EXERCISE —
Please retype the entries exactly as they stand, leaving out any pictures.

(Dataset records)
----
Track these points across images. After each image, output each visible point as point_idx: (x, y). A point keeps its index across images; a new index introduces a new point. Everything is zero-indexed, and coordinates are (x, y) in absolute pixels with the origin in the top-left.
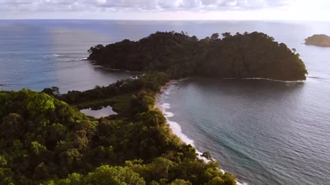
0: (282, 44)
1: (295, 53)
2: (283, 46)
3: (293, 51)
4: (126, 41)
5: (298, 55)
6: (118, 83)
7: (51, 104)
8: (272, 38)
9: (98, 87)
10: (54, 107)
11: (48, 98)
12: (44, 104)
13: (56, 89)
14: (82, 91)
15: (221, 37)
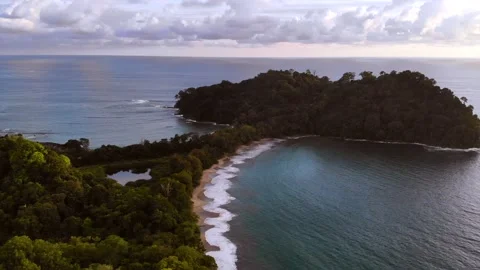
0: (446, 89)
1: (467, 105)
2: (447, 92)
3: (463, 102)
4: (225, 84)
5: (471, 107)
6: (177, 137)
7: (40, 157)
8: (432, 82)
9: (147, 142)
10: (44, 161)
11: (39, 150)
12: (29, 157)
13: (86, 141)
14: (122, 146)
15: (358, 77)
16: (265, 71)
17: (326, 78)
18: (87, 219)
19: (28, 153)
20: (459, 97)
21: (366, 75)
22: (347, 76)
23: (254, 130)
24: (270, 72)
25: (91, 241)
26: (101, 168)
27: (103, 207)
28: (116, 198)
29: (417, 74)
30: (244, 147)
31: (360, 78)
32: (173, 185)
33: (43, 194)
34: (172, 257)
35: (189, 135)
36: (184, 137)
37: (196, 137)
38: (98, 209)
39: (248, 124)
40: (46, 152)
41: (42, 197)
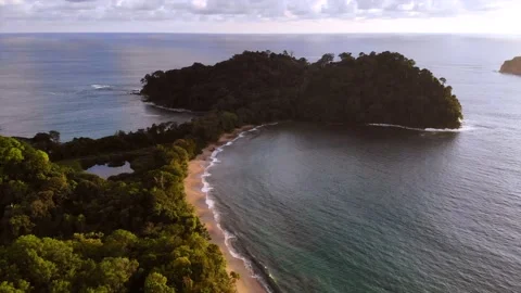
0: (425, 70)
1: (446, 85)
2: (426, 73)
3: (441, 82)
4: (197, 66)
5: (449, 88)
6: (154, 127)
7: (17, 153)
8: (411, 62)
9: (122, 134)
10: (22, 158)
11: (15, 146)
12: (6, 153)
13: (56, 134)
14: (95, 138)
15: (337, 59)
16: (241, 53)
17: (303, 60)
18: (81, 216)
19: (5, 149)
20: (438, 78)
21: (345, 56)
22: (328, 57)
23: (235, 117)
24: (246, 53)
25: (96, 237)
26: (77, 162)
27: (94, 203)
28: (106, 193)
29: (397, 55)
30: (226, 135)
31: (340, 60)
32: (166, 177)
33: (28, 193)
34: (183, 247)
35: (168, 124)
36: (162, 127)
37: (174, 126)
38: (90, 206)
39: (229, 110)
40: (23, 148)
41: (28, 196)
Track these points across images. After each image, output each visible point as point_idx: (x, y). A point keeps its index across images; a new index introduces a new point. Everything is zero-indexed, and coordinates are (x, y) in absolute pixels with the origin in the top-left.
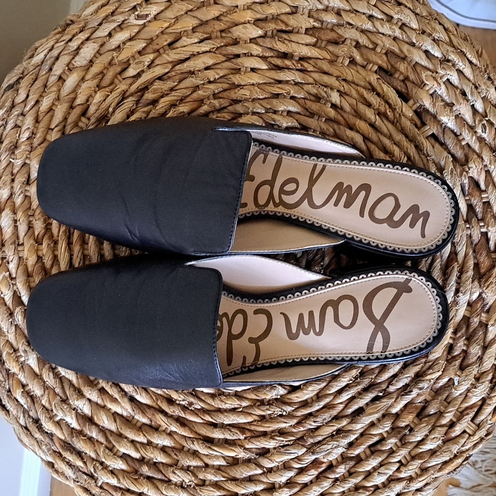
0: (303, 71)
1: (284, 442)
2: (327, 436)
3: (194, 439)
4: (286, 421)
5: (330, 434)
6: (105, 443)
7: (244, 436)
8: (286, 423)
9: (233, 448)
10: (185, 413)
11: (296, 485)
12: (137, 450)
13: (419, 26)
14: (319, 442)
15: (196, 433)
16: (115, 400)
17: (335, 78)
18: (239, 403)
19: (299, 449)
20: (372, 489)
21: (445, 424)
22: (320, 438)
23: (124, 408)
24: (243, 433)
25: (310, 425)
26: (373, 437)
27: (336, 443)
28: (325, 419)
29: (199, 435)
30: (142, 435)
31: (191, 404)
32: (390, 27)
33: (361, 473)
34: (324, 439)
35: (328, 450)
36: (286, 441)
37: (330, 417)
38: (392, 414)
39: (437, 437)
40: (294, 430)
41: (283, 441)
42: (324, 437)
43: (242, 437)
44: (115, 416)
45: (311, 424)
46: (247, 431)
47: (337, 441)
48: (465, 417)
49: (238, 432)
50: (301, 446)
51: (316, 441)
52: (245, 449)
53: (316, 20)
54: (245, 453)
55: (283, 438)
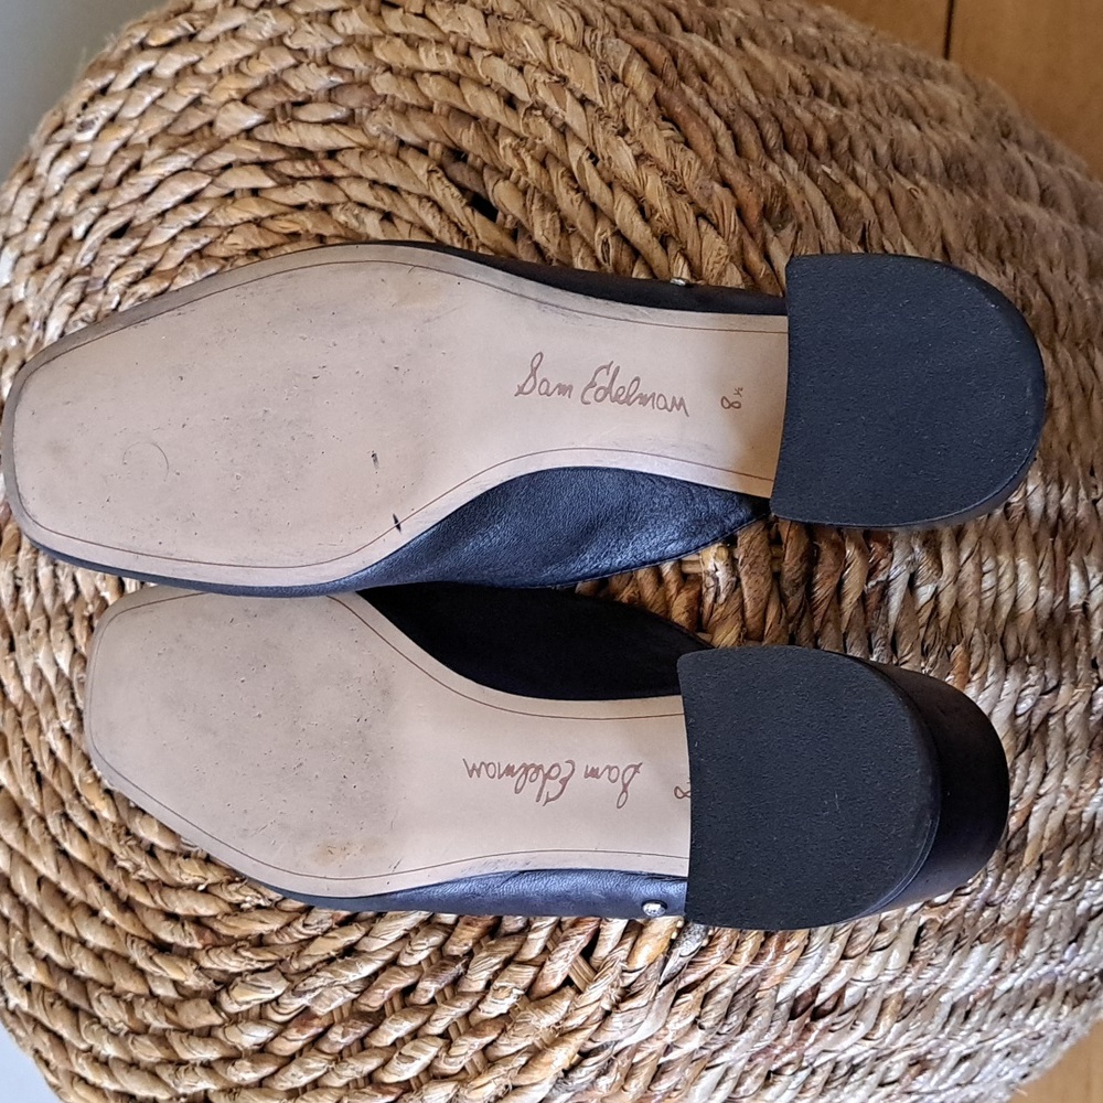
0: (329, 179)
1: (253, 963)
2: (322, 958)
3: (136, 940)
4: (263, 919)
5: (326, 956)
6: (22, 928)
7: (202, 941)
8: (262, 922)
9: (181, 965)
10: (126, 886)
11: (271, 1058)
12: (61, 949)
13: (491, 38)
14: (308, 970)
15: (144, 926)
16: (36, 850)
17: (367, 184)
18: (201, 874)
19: (273, 981)
20: (395, 1090)
21: (531, 960)
22: (309, 963)
23: (46, 866)
24: (200, 936)
25: (301, 933)
26: (401, 972)
27: (329, 975)
28: (320, 922)
29: (148, 932)
30: (67, 920)
31: (137, 867)
32: (437, 54)
33: (376, 1051)
34: (314, 966)
35: (316, 989)
36: (259, 961)
37: (332, 917)
38: (445, 925)
39: (505, 987)
40: (277, 941)
41: (251, 960)
42: (316, 960)
43: (198, 945)
44: (41, 881)
45: (299, 932)
46: (208, 934)
47: (331, 972)
48: (561, 946)
49: (193, 932)
50: (280, 974)
51: (304, 968)
52: (200, 968)
53: (336, 69)
54: (198, 976)
55: (252, 953)
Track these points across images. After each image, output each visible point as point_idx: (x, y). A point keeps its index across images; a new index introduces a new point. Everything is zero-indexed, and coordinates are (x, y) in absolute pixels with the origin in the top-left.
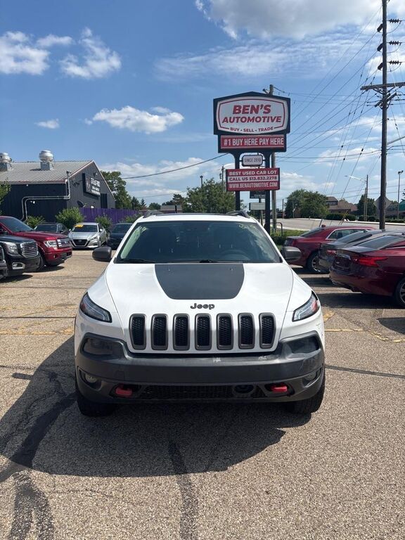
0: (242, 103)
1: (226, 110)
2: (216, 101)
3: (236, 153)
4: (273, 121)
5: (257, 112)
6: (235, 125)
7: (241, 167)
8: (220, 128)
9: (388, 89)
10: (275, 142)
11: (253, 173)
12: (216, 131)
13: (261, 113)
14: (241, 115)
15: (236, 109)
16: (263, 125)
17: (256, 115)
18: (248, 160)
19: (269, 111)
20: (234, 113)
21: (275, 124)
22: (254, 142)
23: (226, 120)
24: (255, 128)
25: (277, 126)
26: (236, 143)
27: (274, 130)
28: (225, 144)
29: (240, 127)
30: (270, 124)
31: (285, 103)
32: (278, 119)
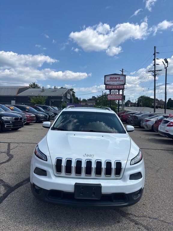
----
RESULT OF THIS TASK —
Track these points across images. After each image, output each visible point as point_idx: (x, y). A point keeps its index across images; a new index introduces a new point. Everything is zero-indexed, and coordinates are (x, y) in absolute pixels with the origin in the top-left.
0: (282, 44)
1: (295, 53)
2: (283, 46)
3: (293, 51)
4: (126, 41)
5: (298, 55)
6: (118, 83)
7: (51, 104)
8: (272, 38)
9: (98, 87)
10: (54, 107)
11: (48, 98)
12: (44, 104)
13: (56, 89)
14: (82, 91)
15: (221, 37)
0: (446, 89)
1: (467, 105)
2: (447, 92)
3: (463, 102)
4: (225, 84)
5: (471, 107)
6: (177, 137)
7: (40, 157)
8: (432, 82)
9: (147, 142)
10: (44, 161)
11: (39, 150)
12: (29, 157)
13: (86, 141)
14: (122, 146)
15: (358, 77)
16: (265, 71)
17: (326, 78)
18: (87, 219)
19: (28, 153)
20: (459, 97)
21: (366, 75)
22: (347, 76)
23: (254, 130)
24: (270, 72)
25: (91, 241)
26: (101, 168)
27: (103, 207)
28: (116, 198)
29: (417, 74)
30: (244, 147)
31: (360, 78)
32: (173, 185)
33: (43, 194)
34: (172, 257)
35: (189, 135)
36: (184, 137)
37: (196, 137)
38: (98, 209)
39: (248, 124)
40: (46, 152)
41: (42, 197)
0: (425, 70)
1: (446, 85)
2: (426, 73)
3: (441, 82)
4: (197, 66)
5: (449, 88)
6: (154, 127)
7: (17, 153)
8: (411, 62)
9: (122, 134)
10: (22, 158)
11: (15, 146)
12: (6, 153)
13: (56, 134)
14: (95, 138)
15: (337, 59)
16: (241, 53)
17: (303, 60)
18: (81, 216)
19: (5, 149)
20: (438, 78)
21: (345, 56)
22: (328, 57)
23: (235, 117)
24: (246, 53)
25: (96, 237)
26: (77, 162)
27: (94, 203)
28: (106, 193)
29: (397, 55)
30: (226, 135)
31: (340, 60)
32: (166, 177)
33: (28, 193)
34: (183, 247)
35: (168, 124)
36: (162, 127)
37: (174, 126)
38: (90, 206)
39: (229, 110)
40: (23, 148)
41: (28, 196)
Track these points across images. After each image, output each visible point as point_idx: (x, y). A point keeps its index across images; a new index introduces a new point. Everything is zero-indexed, and coordinates are (x, y) in absolute pixels with the origin in the top-left.
0: (303, 71)
1: (284, 442)
2: (327, 436)
3: (194, 439)
4: (286, 421)
5: (330, 434)
6: (105, 443)
7: (244, 436)
8: (286, 423)
9: (233, 448)
10: (185, 413)
11: (296, 485)
12: (137, 450)
13: (419, 26)
14: (319, 442)
15: (196, 433)
16: (115, 400)
17: (335, 78)
18: (239, 403)
19: (299, 449)
20: (372, 489)
21: (445, 424)
22: (320, 438)
23: (124, 408)
24: (243, 433)
25: (310, 425)
26: (373, 437)
27: (336, 443)
28: (325, 419)
29: (199, 435)
30: (142, 435)
31: (191, 404)
32: (390, 27)
33: (361, 473)
34: (324, 439)
35: (328, 450)
36: (286, 441)
37: (330, 417)
38: (392, 414)
39: (437, 437)
40: (294, 430)
41: (283, 441)
42: (324, 437)
43: (242, 437)
44: (115, 416)
45: (311, 424)
46: (247, 431)
47: (337, 441)
48: (465, 417)
49: (238, 432)
50: (301, 446)
51: (316, 441)
52: (245, 449)
53: (316, 20)
54: (245, 453)
55: (283, 438)
0: (329, 179)
1: (253, 963)
2: (322, 958)
3: (136, 940)
4: (263, 919)
5: (326, 956)
6: (22, 928)
7: (202, 941)
8: (262, 922)
9: (181, 965)
10: (126, 886)
11: (271, 1058)
12: (61, 949)
13: (491, 38)
14: (308, 970)
15: (144, 926)
16: (36, 850)
17: (367, 184)
18: (201, 874)
19: (273, 981)
20: (395, 1090)
21: (531, 960)
22: (309, 963)
23: (46, 866)
24: (200, 936)
25: (301, 933)
26: (401, 972)
27: (329, 975)
28: (320, 922)
29: (148, 932)
30: (67, 920)
31: (137, 867)
32: (437, 54)
33: (376, 1051)
34: (314, 966)
35: (316, 989)
36: (259, 961)
37: (332, 917)
38: (445, 925)
39: (505, 987)
40: (277, 941)
41: (251, 960)
42: (316, 960)
43: (198, 945)
44: (41, 881)
45: (299, 932)
46: (208, 934)
47: (331, 972)
48: (561, 946)
49: (193, 932)
50: (280, 974)
51: (304, 968)
52: (200, 968)
53: (336, 69)
54: (198, 976)
55: (252, 953)
Track these points across images. After each image, output each visible point as point_idx: (x, y). A point keeps its index across images; a new index introduces a new point. Everything is zero-indexed, and coordinates are (x, y) in absolute pixels with the origin in the top-left.
0: (242, 103)
1: (226, 110)
2: (216, 101)
3: (236, 153)
4: (273, 121)
5: (257, 112)
6: (235, 125)
7: (241, 167)
8: (220, 128)
9: (388, 89)
10: (275, 142)
11: (253, 173)
12: (216, 131)
13: (261, 113)
14: (241, 115)
15: (236, 109)
16: (263, 125)
17: (256, 115)
18: (248, 160)
19: (269, 111)
20: (234, 113)
21: (275, 124)
22: (254, 142)
23: (226, 120)
24: (255, 128)
25: (277, 126)
26: (236, 143)
27: (274, 130)
28: (225, 144)
29: (240, 127)
30: (270, 124)
31: (285, 103)
32: (278, 119)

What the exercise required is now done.